What you need to do:
The answer must be every entry, retyped without a single difference.
──────── Recorded data ────────
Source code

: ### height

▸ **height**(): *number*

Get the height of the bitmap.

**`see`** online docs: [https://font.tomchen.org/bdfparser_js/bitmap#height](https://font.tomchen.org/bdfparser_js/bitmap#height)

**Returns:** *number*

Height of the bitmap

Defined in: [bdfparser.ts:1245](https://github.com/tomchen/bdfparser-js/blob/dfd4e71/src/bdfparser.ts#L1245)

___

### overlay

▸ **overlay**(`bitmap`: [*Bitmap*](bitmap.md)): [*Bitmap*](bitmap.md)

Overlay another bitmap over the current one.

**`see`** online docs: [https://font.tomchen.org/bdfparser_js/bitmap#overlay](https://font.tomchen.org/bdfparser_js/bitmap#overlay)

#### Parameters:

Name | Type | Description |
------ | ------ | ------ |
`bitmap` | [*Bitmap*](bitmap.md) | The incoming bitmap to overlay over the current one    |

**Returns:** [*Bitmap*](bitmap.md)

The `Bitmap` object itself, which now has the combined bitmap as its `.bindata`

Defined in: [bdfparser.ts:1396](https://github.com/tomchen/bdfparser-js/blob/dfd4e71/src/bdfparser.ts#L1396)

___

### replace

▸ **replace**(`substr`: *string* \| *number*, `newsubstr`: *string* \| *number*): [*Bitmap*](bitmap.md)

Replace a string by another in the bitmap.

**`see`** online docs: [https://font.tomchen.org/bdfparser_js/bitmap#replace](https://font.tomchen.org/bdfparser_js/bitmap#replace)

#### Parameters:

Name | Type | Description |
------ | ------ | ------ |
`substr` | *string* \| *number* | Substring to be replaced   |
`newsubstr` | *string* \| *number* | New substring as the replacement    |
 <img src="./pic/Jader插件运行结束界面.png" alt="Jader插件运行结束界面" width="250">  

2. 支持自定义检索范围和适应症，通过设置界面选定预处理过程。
────────
Result:
Source code

: ### height

▸ **height**(): *number*

Get the height of the bitmap.

**`see`** online docs: [https://font.tomchen.org/bdfparser_js/bitmap#height](https://font.tomchen.org/bdfparser_js/bitmap#height)

**Returns:** *number*

Height of the bitmap

Defined in: [bdfparser.ts:1245](https://github.com/tomchen/bdfparser-js/blob/dfd4e71/src/bdfparser.ts#L1245)

___

### overlay

▸ **overlay**(`bitmap`: [*Bitmap*](bitmap.md)): [*Bitmap*](bitmap.md)

Overlay another bitmap over the current one.

**`see`** online docs: [https://font.tomchen.org/bdfparser_js/bitmap#overlay](https://font.tomchen.org/bdfparser_js/bitmap#overlay)

#### Parameters:

Name | Type | Description |
------ | ------ | ------ |
`bitmap` | [*Bitmap*](bitmap.md) | The incoming bitmap to overlay over the current one    |

**Returns:** [*Bitmap*](bitmap.md)

The `Bitmap` object itself, which now has the combined bitmap as its `.bindata`

Defined in: [bdfparser.ts:1396](https://github.com/tomchen/bdfparser-js/blob/dfd4e71/src/bdfparser.ts#L1396)

___

### replace

▸ **replace**(`substr`: *string* \| *number*, `newsubstr`: *string* \| *number*): [*Bitmap*](bitmap.md)

Replace a string by another in the bitmap.

**`see`** online docs: [https://font.tomchen.org/bdfparser_js/bitmap#replace](https://font.tomchen.org/bdfparser_js/bitmap#replace)

#### Parameters:

Name | Type | Description |
------ | ------ | ------ |
`substr` | *string* \| *number* | Substring to be replaced   |
`newsubstr` | *string* \| *number* | New substring as the replacement    |
 <img src="./pic/Jader插件运行结束界面.png" alt="Jader插件运行结束界面" width="250">  

2. 支持自定义检索范围和适应症，通过设置界面选定预处理过程。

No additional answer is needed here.